▶ WHAT YOU NEED TO DO
Starting at the top of the entries, restate word for word each line up to and including the one with "How to take".

Records drawn from a dataset:
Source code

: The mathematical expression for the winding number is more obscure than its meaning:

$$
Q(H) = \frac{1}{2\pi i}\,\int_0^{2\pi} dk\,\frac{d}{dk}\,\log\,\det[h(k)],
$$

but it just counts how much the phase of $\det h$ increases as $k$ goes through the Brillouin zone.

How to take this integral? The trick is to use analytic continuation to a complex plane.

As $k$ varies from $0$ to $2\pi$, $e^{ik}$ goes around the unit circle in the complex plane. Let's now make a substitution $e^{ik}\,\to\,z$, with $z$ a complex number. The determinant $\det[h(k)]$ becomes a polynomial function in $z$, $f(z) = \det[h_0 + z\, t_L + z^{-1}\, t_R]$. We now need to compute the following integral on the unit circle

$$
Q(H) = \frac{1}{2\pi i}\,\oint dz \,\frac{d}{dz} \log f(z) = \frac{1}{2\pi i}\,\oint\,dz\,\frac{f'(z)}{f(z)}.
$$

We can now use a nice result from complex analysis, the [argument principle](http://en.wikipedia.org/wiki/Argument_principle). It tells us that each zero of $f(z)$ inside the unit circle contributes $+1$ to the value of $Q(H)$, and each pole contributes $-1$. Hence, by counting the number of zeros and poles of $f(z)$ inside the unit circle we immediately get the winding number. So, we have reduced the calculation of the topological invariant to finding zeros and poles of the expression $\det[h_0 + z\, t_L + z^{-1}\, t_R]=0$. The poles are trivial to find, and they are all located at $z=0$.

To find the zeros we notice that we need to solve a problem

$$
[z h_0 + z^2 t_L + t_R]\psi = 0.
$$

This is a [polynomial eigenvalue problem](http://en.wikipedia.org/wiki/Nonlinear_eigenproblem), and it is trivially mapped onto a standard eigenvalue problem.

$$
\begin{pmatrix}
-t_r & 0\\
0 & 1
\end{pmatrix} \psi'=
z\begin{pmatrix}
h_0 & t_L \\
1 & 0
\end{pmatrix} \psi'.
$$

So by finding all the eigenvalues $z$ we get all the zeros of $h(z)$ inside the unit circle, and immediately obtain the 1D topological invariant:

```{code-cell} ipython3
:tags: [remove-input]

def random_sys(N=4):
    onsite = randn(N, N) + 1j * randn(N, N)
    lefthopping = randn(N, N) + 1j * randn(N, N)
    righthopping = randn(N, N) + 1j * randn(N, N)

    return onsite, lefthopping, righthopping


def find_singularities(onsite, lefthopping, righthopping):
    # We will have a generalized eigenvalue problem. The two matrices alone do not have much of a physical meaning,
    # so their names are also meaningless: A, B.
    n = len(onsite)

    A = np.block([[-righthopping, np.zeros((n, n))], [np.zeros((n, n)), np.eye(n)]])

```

▶ COMPLETED EXERCISE
Source code

: The mathematical expression for the winding number is more obscure than its meaning:

$$
Q(H) = \frac{1}{2\pi i}\,\int_0^{2\pi} dk\,\frac{d}{dk}\,\log\,\det[h(k)],
$$

but it just counts how much the phase of $\det h$ increases as $k$ goes through the Brillouin zone.

How to take this integral? The trick is to use analytic continuation to a complex plane.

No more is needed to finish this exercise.